Cyber Insurance Cost

As of mid-2016; subject to rapid change:

Large firms: $40,000 – $75,000 for a $5M to $10M limit policy.

Smaller firms: $3,500 – $7,500 for a $1M to $3M limit policy.

Small firms: $750 – $1,500 for a $500K limit policy.

Cyber Insurance – The Cost of Not Having It

Law firms that don’t have a Privacy & Security insurance policy and suffer a data breach will need to:

1. Get Help

Identify and engage a qualified attorney who will help navigate the breach notification requirements in states where potential victims reside.

Identify and engage forensic specialists to determine what information was lost.

If you have one, follow your breach response plan.

2. Report

Notify the proper governmental agencies (State Attorney General, Department of Health and Human Services, Federal Trade Commission, Department of Commerce, FBI, etc.).

Notify the potential victims and identify what information was lost and what you are doing about it.

3. Pay Up

Pay for credit monitoring and identity rehabilitation services if necessary.

Pay public relations firms to rehabilitate your image and bring back customers.

Defend yourself from governmental investigations, fines, penalties and restitution funds.

4. Wait

Hope that the records do not end up in the hands of people who will do harm to the victims.

Hope that you have handled the breach in a way that will not result in a lawsuit.

Data Breach Coverage Under Other Policies:

Standard property, general liability and crime policies will not cover damage to or loss of intangible assets such as data and systems.

Business Owners Policy

Many small firms have this type of policy, which generally combines Property, General Liability and Workers Compensation insurance.

Property insurance covers only tangible assets, such as computing equipment and office furniture. Since data can’t be touched or felt, it isn’t tangible, and won’t be covered by a property policy.

Some insurers offer an endorsement that covers only third-party claims. It will likely cover legally mandated notification costs and attorney’s fees after a breach has occurred, but not the first party expenses the firm will likely incur, i.e., data restoration by IT experts, lost revenue from business interruption during and after the breach, and crisis management services to protect and rebuild the business’s damaged reputation.

Too, the typical endorsement has a limit of $50,000 to $100,000. But if a cyber liability claim is made, defense costs and fees can quickly exceed those limits, as can notification costs to individuals whose data has been compromised, which generally costs from $50 – $150 per record, or 700 – 2,000 people.

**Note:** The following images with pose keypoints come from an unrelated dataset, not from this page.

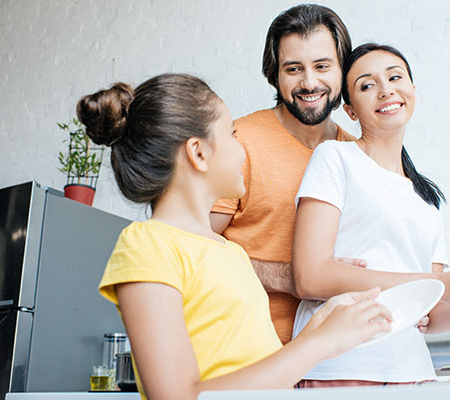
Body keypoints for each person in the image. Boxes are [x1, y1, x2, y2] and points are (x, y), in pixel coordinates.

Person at [78, 74, 393, 400]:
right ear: (198, 153)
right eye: (231, 135)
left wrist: (321, 328)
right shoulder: (148, 244)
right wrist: (319, 343)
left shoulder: (231, 253)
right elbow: (176, 397)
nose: (242, 150)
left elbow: (259, 371)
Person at [291, 43, 450, 387]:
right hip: (342, 368)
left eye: (395, 77)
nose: (386, 89)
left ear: (412, 89)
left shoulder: (426, 198)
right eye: (367, 85)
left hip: (412, 372)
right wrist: (442, 284)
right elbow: (310, 277)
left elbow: (431, 311)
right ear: (350, 110)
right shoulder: (334, 158)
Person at [209, 4, 359, 345]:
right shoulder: (237, 142)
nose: (309, 83)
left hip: (336, 360)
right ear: (275, 74)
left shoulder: (356, 155)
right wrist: (286, 276)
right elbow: (191, 243)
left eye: (322, 66)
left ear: (342, 70)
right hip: (246, 357)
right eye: (294, 69)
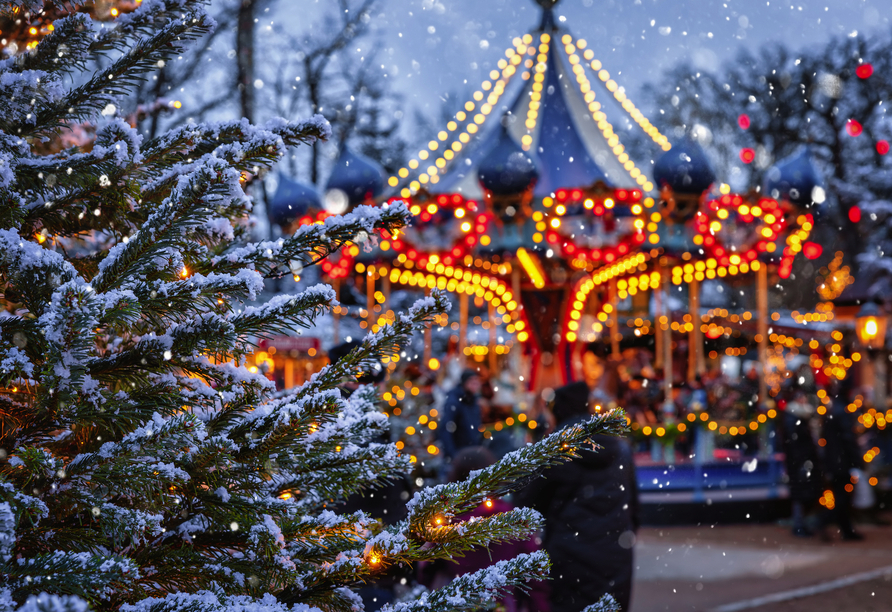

Non-BOP CPP: If you have an all-risk policy that treats data as physical property, then you do have coverage, for example, if your servers have a malfunction or their storage facility is flooded—as long as you don’t have an applicable exclusion.

Comprehensive General Liability

CGL policies cover loss to “tangible” property, which may trigger coverage for a data breach that harms a third-party in certain instances.

A data breach may also be covered under the “personal injury” coverage section of the policy, if the breached data is published, as in the Ashley Madison hack, and the policy’s insuring agreement obligates the insurer to “pay those sums that the insured becomes legally obligated to pay as damages because of ‘personal and advertising injury,’” which is defined to include the “offense” of “[o]ral or written publication, in any manner, of material that violates a person’s right of privacy.”

However, nearly all insurers will argue that coverage for a data breach is beyond the scope of the CGL policy, and will likely deny coverage for any claim and then litigate the coverage issue. This means that the firm will have to pay all damages owed to third parties and the sot to litigate the coverage issue.

It will likely be cheaper to simply buy cyber insurance.

Legal Malpractice Insurance

Your firm’s Lawyers’ Professional Liability policy will cover a legal malpractice claim against your firm that arises out of a data breach your firm incurs that harms your clients, just as it would cover a non-electronic loss of lost client documents.

However, the policy doesn’t cover public relations costs, business income (reputational risk or lost opportunity costs) or the cost to recreate/rebuild data and programs. Also, it may not provide coverage if the data was handled by a third-party IT provider rather than by the firm directly.